Merhum Mehmet Küpeli’nin ardından…

Şefkatle gülen insan Mehmet Küpeli'ye Allah’tan rahmet sevdiklerine sabırlar dilerim. Mekanı firdevsi cennet olsun.

Birol Kılıç, Viyana, Analiz ve gözlemler, 23 Mart 2020

Havalar dışarıda soğuk. Mart 2020 tarihlerini yaşıyoruz. Zaman nasılda geçiyor. Bazen frene basmak gerekiyor. Hayat geçici ve hayatımızın belirli dönemlerinde  bazı insanlar iz bırakabiliyor. Onlar ile çok görüşmüş olmanız gerekmez. Onlar izlerini olumlu veya olumsuz bırakır ve yaşadığınız sürece bu insanlar aklınıza gelir.

Kabul edelim insanız …Bazılarını unutursunuz ve  bazılarını ise özlem ile hatırlarsınız, hakkında her şeyin daha iyi olmasını kalbinizden dilersiniz.

Merhum Mehmet Küpeli ile çok sık görüşmesek de  hayatımızda iz bırakmış insanlardan birisi  olması nedeniyle vefatını öğrenir öğrenmez yüreğim acı bir şekilde yandı ve gözlerimden durduramadığım yaşların akması beni sarstı.

Evet bu sabah ögrendim….Farklı ama dostluğu değerli  insan Mehmet Küpeli.

* **Sağlanan Veriler**:
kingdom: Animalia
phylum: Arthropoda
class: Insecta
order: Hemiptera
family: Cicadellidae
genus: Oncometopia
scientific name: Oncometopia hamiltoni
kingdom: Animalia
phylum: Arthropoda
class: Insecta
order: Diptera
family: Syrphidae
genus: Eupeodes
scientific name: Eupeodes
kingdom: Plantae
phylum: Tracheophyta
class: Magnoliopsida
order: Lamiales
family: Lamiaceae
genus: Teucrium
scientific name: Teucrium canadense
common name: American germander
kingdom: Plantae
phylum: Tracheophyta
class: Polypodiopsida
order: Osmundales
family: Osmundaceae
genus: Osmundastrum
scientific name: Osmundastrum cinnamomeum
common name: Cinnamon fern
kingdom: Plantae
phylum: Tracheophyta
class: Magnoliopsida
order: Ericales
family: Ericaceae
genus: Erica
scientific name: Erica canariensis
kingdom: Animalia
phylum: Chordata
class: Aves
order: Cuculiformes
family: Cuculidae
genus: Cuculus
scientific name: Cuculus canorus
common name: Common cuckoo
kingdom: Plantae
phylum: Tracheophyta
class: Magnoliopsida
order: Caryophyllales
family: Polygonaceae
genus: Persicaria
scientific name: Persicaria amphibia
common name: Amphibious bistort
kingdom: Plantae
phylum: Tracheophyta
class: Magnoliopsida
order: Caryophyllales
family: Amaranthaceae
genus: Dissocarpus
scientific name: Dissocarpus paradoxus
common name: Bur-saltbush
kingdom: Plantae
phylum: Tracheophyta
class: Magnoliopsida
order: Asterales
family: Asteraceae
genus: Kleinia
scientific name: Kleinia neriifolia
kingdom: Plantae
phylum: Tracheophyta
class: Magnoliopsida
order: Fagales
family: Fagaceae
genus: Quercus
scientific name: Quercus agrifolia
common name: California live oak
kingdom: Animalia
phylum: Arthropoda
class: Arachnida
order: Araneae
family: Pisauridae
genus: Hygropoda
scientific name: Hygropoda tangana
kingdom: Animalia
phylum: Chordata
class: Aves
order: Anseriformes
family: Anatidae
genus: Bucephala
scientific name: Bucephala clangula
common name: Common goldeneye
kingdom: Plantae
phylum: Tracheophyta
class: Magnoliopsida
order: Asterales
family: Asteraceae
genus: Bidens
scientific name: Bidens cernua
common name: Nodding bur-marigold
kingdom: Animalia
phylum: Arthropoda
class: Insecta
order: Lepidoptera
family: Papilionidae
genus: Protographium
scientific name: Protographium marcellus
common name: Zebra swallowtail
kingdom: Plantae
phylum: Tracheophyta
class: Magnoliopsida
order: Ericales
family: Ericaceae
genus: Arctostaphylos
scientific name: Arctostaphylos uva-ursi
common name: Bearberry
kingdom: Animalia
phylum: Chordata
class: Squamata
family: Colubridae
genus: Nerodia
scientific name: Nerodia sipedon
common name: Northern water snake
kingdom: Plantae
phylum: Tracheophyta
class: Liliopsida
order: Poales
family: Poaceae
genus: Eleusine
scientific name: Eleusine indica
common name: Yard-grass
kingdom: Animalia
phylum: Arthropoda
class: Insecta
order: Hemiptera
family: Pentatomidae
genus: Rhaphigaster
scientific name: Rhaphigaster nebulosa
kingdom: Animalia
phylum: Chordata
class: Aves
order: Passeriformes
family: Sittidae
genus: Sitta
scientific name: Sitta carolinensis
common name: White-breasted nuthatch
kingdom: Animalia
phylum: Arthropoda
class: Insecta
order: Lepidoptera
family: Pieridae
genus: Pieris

* **Verilen Problem**: Mehmet Küpeli'nin ardından yazılan metinde "Şefkatle gülen insan" ile "akması beni sarstı." arasında kalan bölümü, bu ifadeler de dâhil olmak üzere, hiçbir değişiklik yapmadan aktarınız.

* **Problemin Çözümü**:
Şefkatle gülen insan Mehmet Küpeli'ye Allah’tan rahmet sevdiklerine sabırlar dilerim. Mekanı firdevsi cennet olsun.

Birol Kılıç, Viyana, Analiz ve gözlemler, 23 Mart 2020

Havalar dışarıda soğuk. Mart 2020 tarihlerini yaşıyoruz. Zaman nasılda geçiyor. Bazen frene basmak gerekiyor. Hayat geçici ve hayatımızın belirli dönemlerinde  bazı insanlar iz bırakabiliyor. Onlar ile çok görüşmüş olmanız gerekmez. Onlar izlerini olumlu veya olumsuz bırakır ve yaşadığınız sürece bu insanlar aklınıza gelir.

Kabul edelim insanız …Bazılarını unutursunuz ve  bazılarını ise özlem ile hatırlarsınız, hakkında her şeyin daha iyi olmasını kalbinizden dilersiniz.

Merhum Mehmet Küpeli ile çok sık görüşmesek de  hayatımızda iz bırakmış insanlardan birisi  olması nedeniyle vefatını öğrenir öğrenmez yüreğim acı bir şekilde yandı ve gözlerimden durduramadığım yaşların akması beni sarstı.